The findings indicate that different parts of the brain are activated by different aspects of strategic default. "We identify several neural substrates within the brain that realize significantly greater activity when differentiating between a number of different strategic default conditions," Seiler said.

The research links the left interior parietal lobe to the concept of herding in participants (their willingness to follow the pack with strategic default decisions, particularly when advised by an expert or "maven").
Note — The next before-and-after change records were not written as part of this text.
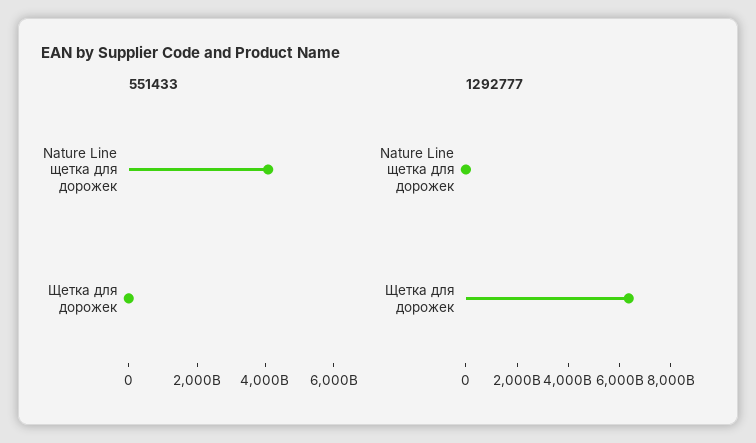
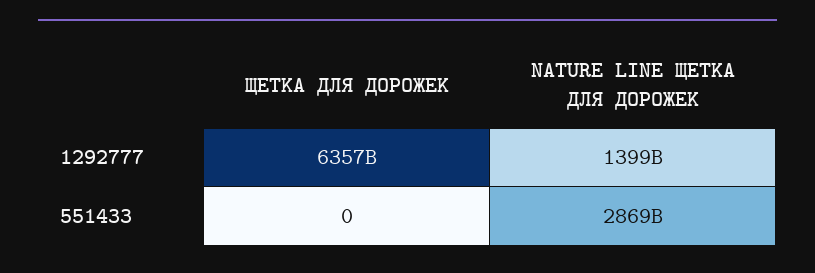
  {
    "551433": {
-     "Nature Line щетка для дорожек": 4000000000000,
+     "Nature Line щетка для дорожек": 2869000000000,
      "Щетка для дорожек": 0
    },
    "1292777": {
-     "Nature Line щетка для дорожек": 0,
+     "Nature Line щетка для дорожек": 1399000000000,
      "Щетка для дорожек": 6357000000000
    }
  }

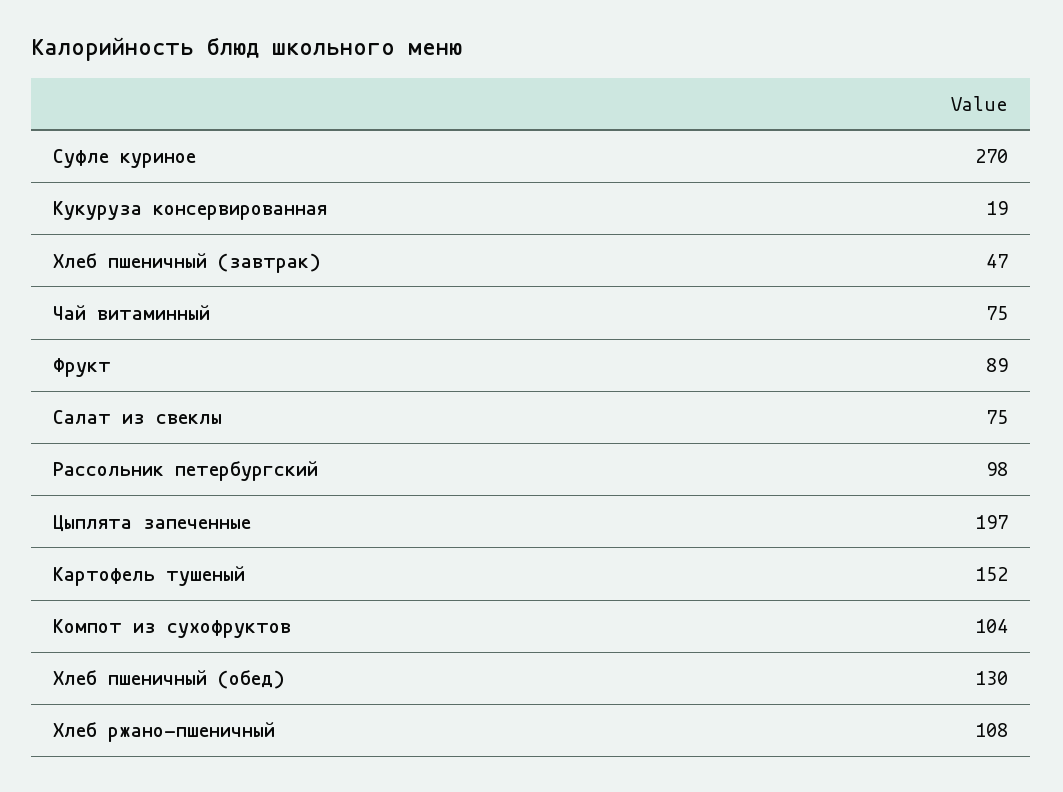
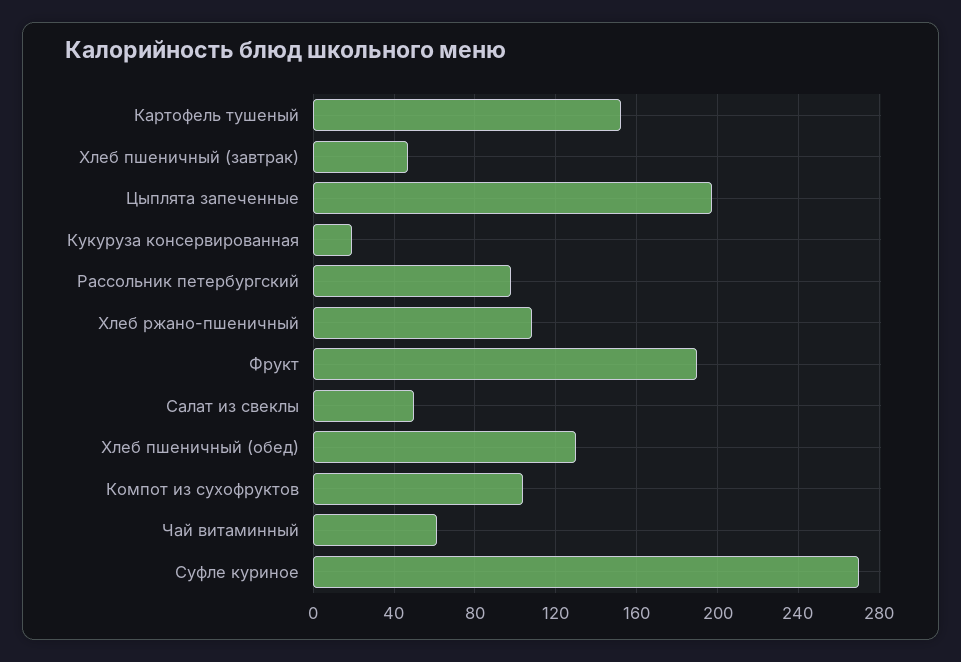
  {
    "Суфле куриное": 270,
    "Кукуруза консервированная": 19,
    "Хлеб пшеничный (завтрак)": 47,
-   "Чай витаминный": 75,
+   "Чай витаминный": 60,
-   "Фрукт": 89,
+   "Фрукт": 190,
-   "Салат из свеклы": 75,
+   "Салат из свеклы": 50,
    "Рассольник петербургский": 98,
    "Цыплята запеченные": 197,
    "Картофель тушеный": 152,
    "Компот из сухофруктов": 104,
    "Хлеб пшеничный (обед)": 130,
    "Хлеб ржано-пшеничный": 108
  }

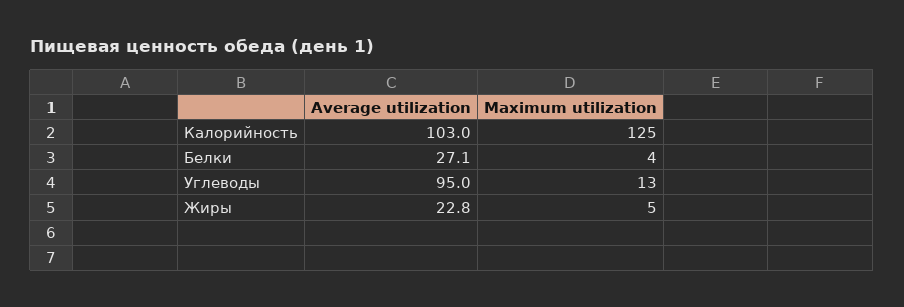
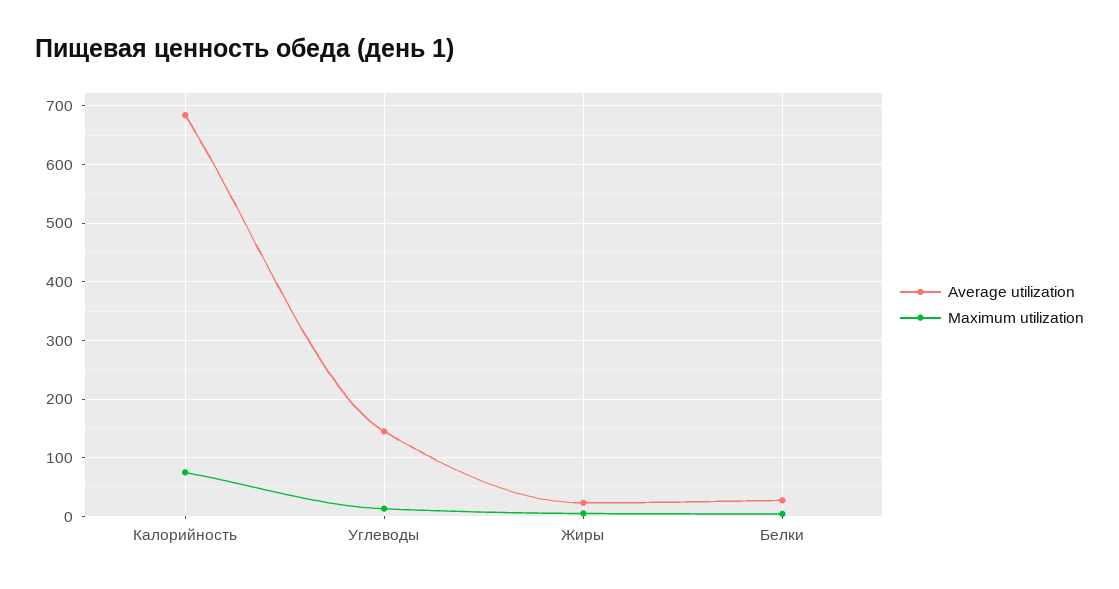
  {
    "Average utilization": {
-     "Калорийность": 103,
+     "Калорийность": 680,
      "Белки": 27.1,
-     "Углеводы": 95,
+     "Углеводы": 140,
      "Жиры": 22.8
    },
    "Maximum utilization": {
-     "Калорийность": 125,
+     "Калорийность": 80,
      "Белки": 4,
      "Углеводы": 13,
      "Жиры": 5
    }
  }

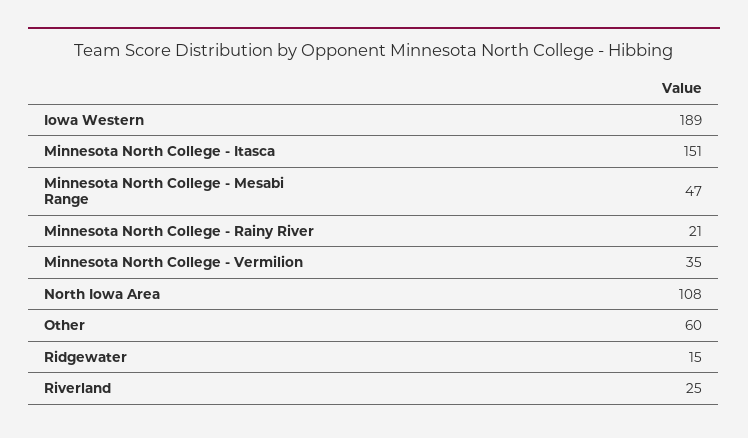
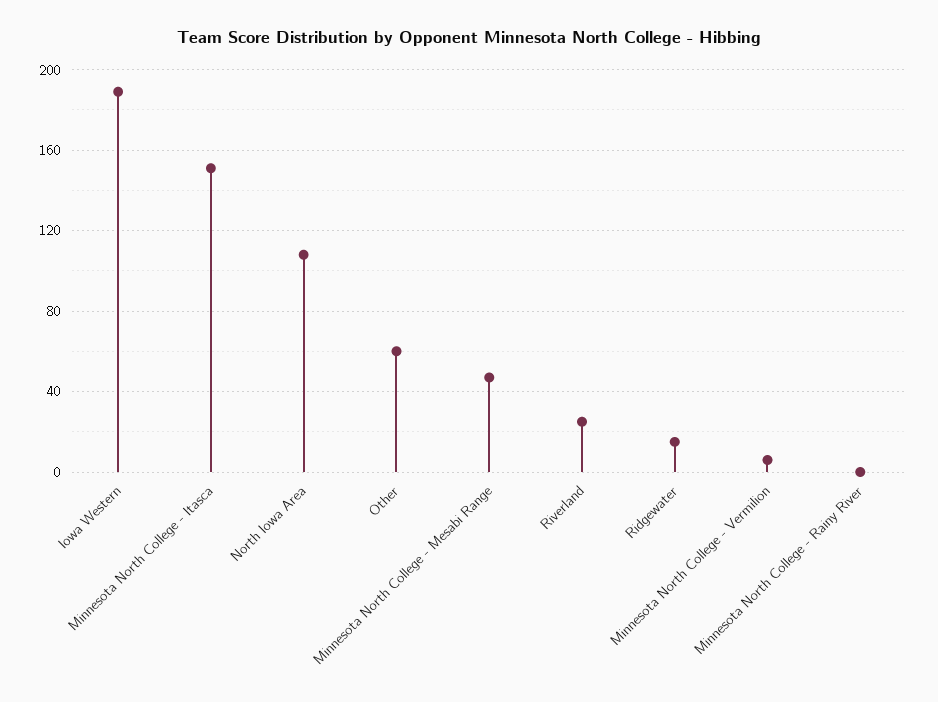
  {
    "Iowa Western": 189,
    "Minnesota North College - Itasca": 151,
    "Minnesota North College - Mesabi Range": 47,
-   "Minnesota North College - Rainy River": 21,
+   "Minnesota North College - Rainy River": 0,
-   "Minnesota North College - Vermilion": 35,
+   "Minnesota North College - Vermilion": 5,
    "North Iowa Area": 108,
    "Other": 60,
    "Ridgewater": 15,
    "Riverland": 25
  }

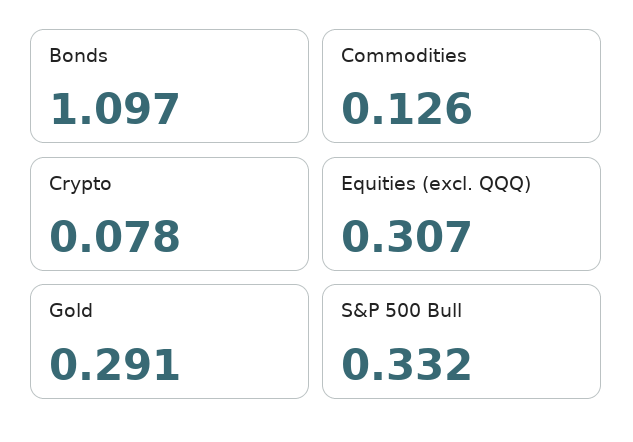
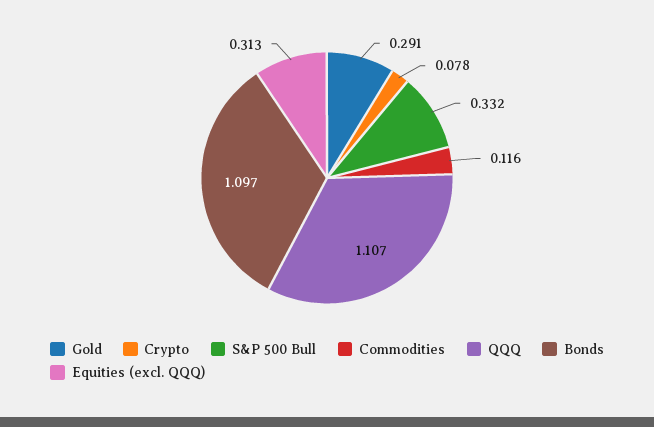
  {
    "Bonds": 1.097,
-   "Commodities": 0.126,
+   "Commodities": 0.116,
    "Crypto": 0.078,
-   "Equities (excl. QQQ)": 0.307,
+   "Equities (excl. QQQ)": 0.313,
    "Gold": 0.291,
-   "S&P 500 Bull": 0.332
+   "S&P 500 Bull": 0.332,
+   "QQQ": 1.107
  }

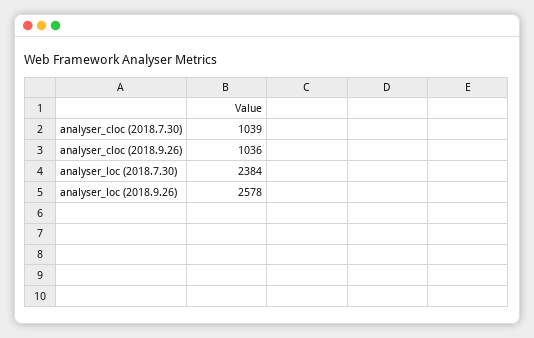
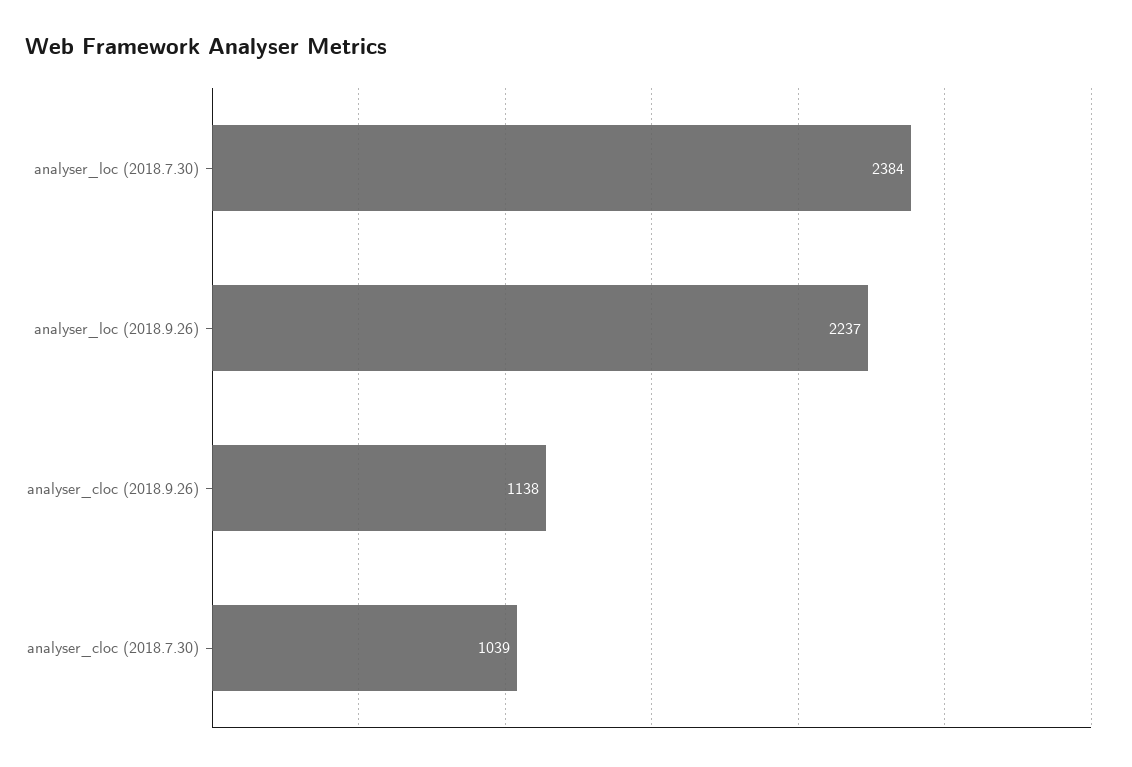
  {
    "analyser_cloc (2018.7.30)": 1039,
-   "analyser_cloc (2018.9.26)": 1036,
+   "analyser_cloc (2018.9.26)": 1138,
    "analyser_loc (2018.7.30)": 2384,
-   "analyser_loc (2018.9.26)": 2578
+   "analyser_loc (2018.9.26)": 2237
  }

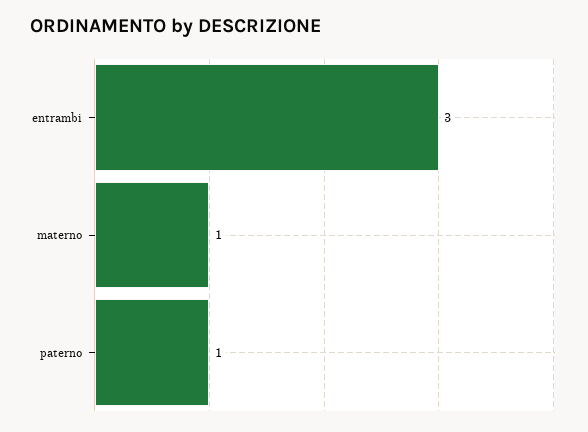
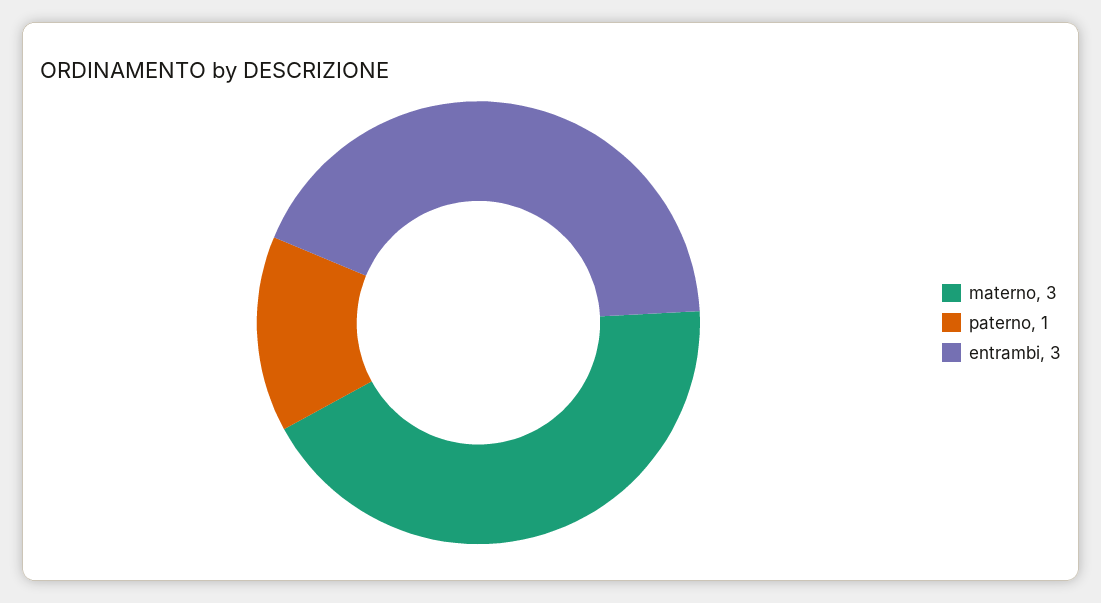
  {
    "entrambi": 3,
-   "materno": 1,
+   "materno": 3,
    "paterno": 1
  }

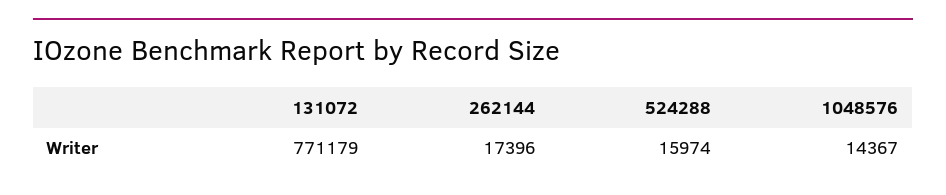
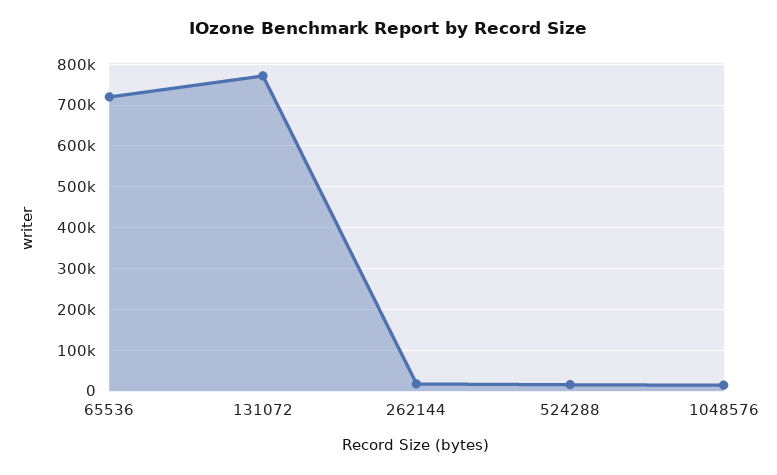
  {
    "131072": 771179,
    "262144": 17396,
    "524288": 15974,
-   "1048576": 14367
+   "1048576": 14367,
+   "65536": 720000
  }

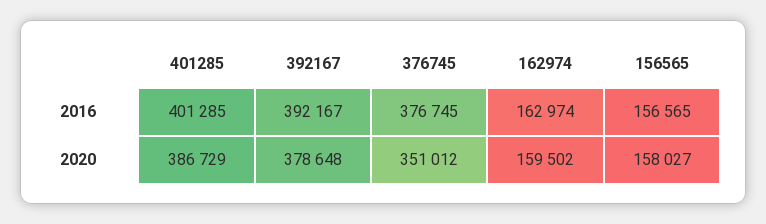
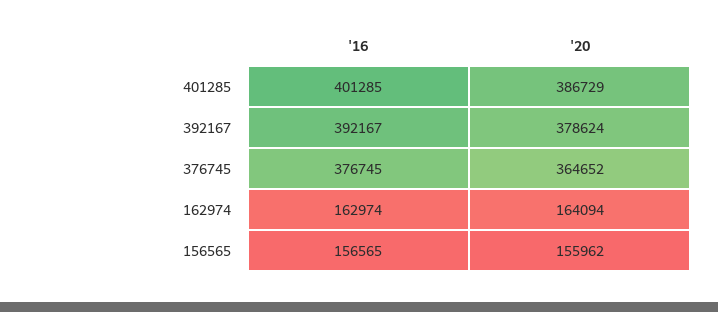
  {
    "401285": {
      "2016": 401285,
      "2020": 386729
    },
    "392167": {
      "2016": 392167,
-     "2020": 378648
+     "2020": 378624
    },
    "376745": {
      "2016": 376745,
-     "2020": 351012
+     "2020": 364652
    },
    "162974": {
      "2016": 162974,
-     "2020": 159502
+     "2020": 164094
    },
    "156565": {
      "2016": 156565,
-     "2020": 158027
+     "2020": 155962
    }
  }

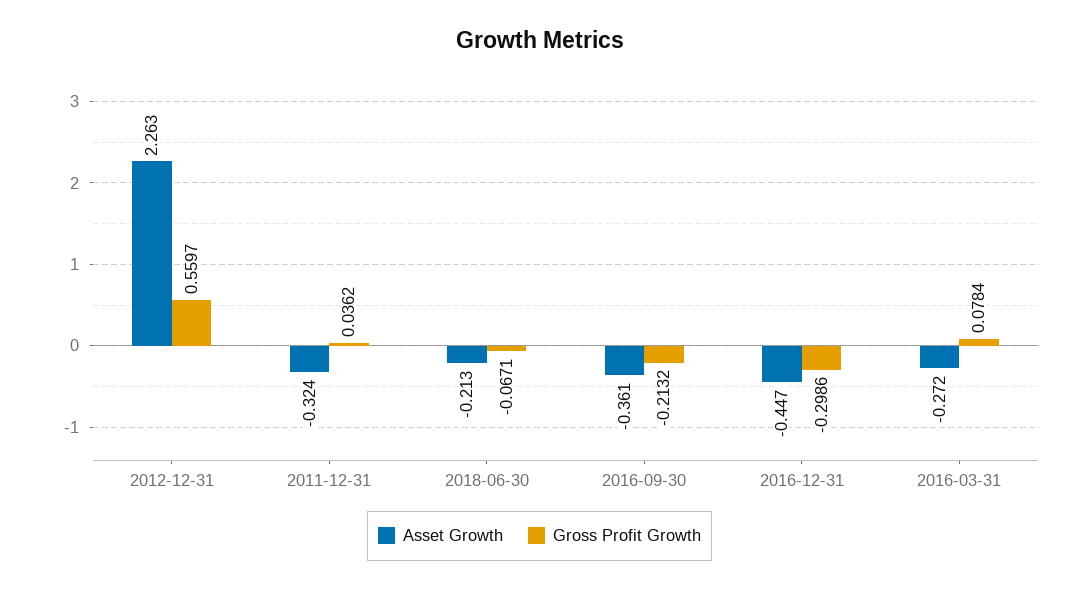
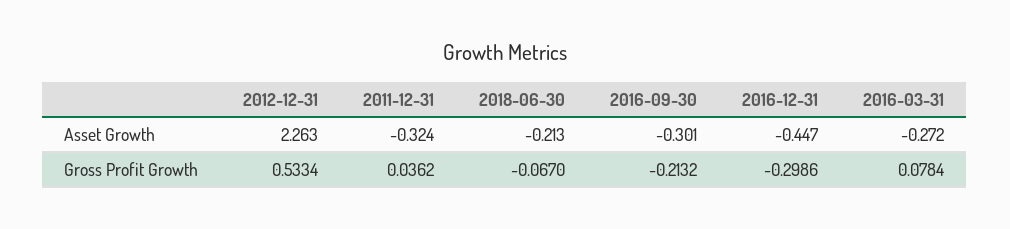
  {
    "Asset Growth": {
      "2012-12-31": 2.263,
      "2011-12-31": -0.324,
      "2018-06-30": -0.213,
-     "2016-09-30": -0.361,
+     "2016-09-30": -0.301,
      "2016-12-31": -0.447,
      "2016-03-31": -0.272
    },
    "Gross Profit Growth": {
-     "2012-12-31": 0.5597,
+     "2012-12-31": 0.5334,
      "2011-12-31": 0.0362,
-     "2018-06-30": -0.0671,
+     "2018-06-30": -0.067,
      "2016-09-30": -0.2132,
      "2016-12-31": -0.2986,
      "2016-03-31": 0.0784
    }
  }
According to the findings, homeowners only significantly follow the herd when mavens advocate strategic default, not when they recommend against it.

In trials where homeowners are severely underwater, meaning they owe significantly more on their mortgage than the property is worth, the motor cortex and anterior cingulate cortex - the brain region particularly sensitive to situations where behavior may produce errors - show significantly more activation.

Moreover, when faced with loan parameters that entice homeowners to indicate a willingness to strategically default, subjects show significant activation of their left lingual gyrus and motor cortex, suggesting a greater level of self-reflection during the decision.

Ideally, Seiler said the fMRI data would be used in concert with traditional empirical methods to understand complex decision-making processes such as the ones studied in this investigation.

Seiler's groundbreaking studies, with ODU researchers and collaborators at other universities, have looked at the role human behavior plays in the epidemic of strategic default that has accompanied the current housing crisis, particularly in the hardest-hit areas.

ODU's Institute for Behavioral and Experimental Real Estate seeks to be the leading behavioral and experimental research organization in the world that looks at the flaws and biases in human decision making in the real estate field. Its purpose is to help real estate professionals and local and national governments find solutions to current issues and questions in real estate markets, through innovative research findings.